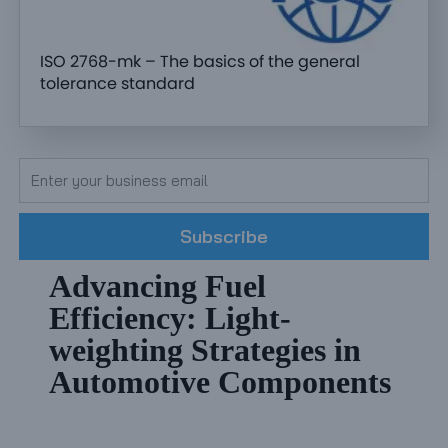
ISO 2768-mk – The basics of the general
tolerance standard
Subscribe
Advancing Fuel
Efficiency: Light-
weighting Strategies in
Automotive Components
= = = =
> [How to complete this task] The span to give again runs from the line with "tolerance standard" through the last line of the records above; reproduce it exactly and nothing more.

> [Solution to this exercise]
tolerance standard
Subscribe
Advancing Fuel
Efficiency: Light-
weighting Strategies in
Automotive Components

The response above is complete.